◆ What you should do
Determine how many lines below contain the string "Zodiak" and give that number without anything else.

++++ Extracted entries ++++

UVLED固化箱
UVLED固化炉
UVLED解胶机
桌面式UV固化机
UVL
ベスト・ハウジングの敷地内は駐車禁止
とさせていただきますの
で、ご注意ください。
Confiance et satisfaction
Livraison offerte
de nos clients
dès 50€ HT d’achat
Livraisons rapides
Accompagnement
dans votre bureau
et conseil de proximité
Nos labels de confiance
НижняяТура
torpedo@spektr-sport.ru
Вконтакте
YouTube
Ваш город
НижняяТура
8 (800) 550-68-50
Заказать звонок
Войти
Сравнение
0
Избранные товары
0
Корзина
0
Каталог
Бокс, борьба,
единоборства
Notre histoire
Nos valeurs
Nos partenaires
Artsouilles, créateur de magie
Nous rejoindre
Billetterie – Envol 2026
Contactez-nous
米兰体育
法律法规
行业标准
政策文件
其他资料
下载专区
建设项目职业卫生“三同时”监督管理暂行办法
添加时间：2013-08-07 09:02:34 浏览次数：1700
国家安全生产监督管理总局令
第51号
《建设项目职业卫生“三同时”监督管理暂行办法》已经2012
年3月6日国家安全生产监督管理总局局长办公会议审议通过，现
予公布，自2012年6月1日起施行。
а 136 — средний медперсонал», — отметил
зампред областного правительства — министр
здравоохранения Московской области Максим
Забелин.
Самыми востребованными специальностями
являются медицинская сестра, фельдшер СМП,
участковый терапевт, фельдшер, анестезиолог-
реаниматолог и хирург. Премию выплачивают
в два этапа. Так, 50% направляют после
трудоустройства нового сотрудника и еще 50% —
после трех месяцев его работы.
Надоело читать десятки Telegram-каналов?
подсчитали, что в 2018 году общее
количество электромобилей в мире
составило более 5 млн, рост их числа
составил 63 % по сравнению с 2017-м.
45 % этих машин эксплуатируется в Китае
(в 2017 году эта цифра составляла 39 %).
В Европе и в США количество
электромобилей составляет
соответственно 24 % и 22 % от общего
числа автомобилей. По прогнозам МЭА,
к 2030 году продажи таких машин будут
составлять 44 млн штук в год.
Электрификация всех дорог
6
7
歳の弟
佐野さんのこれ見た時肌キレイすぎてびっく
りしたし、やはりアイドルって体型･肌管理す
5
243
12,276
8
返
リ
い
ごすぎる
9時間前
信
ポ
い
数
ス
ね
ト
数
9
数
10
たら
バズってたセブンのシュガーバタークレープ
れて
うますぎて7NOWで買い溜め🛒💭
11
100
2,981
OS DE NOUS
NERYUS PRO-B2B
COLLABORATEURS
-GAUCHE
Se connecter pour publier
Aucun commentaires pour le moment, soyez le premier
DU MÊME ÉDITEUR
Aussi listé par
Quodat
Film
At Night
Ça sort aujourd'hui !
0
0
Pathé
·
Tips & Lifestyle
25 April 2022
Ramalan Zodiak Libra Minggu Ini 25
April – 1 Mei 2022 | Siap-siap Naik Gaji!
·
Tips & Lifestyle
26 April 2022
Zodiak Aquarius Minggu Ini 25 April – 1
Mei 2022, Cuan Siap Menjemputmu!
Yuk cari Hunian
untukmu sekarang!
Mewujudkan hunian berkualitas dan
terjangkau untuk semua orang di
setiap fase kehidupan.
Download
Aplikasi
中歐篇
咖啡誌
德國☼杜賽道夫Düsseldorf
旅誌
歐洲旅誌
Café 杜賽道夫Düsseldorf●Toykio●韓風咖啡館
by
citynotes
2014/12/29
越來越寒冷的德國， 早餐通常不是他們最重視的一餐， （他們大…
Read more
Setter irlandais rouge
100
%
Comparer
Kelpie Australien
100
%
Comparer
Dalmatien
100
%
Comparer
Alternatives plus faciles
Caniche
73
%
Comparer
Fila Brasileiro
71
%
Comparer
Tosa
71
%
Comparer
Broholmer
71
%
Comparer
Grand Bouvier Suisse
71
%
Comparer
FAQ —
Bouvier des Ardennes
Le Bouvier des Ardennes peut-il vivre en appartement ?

++++

◆ Final answer
2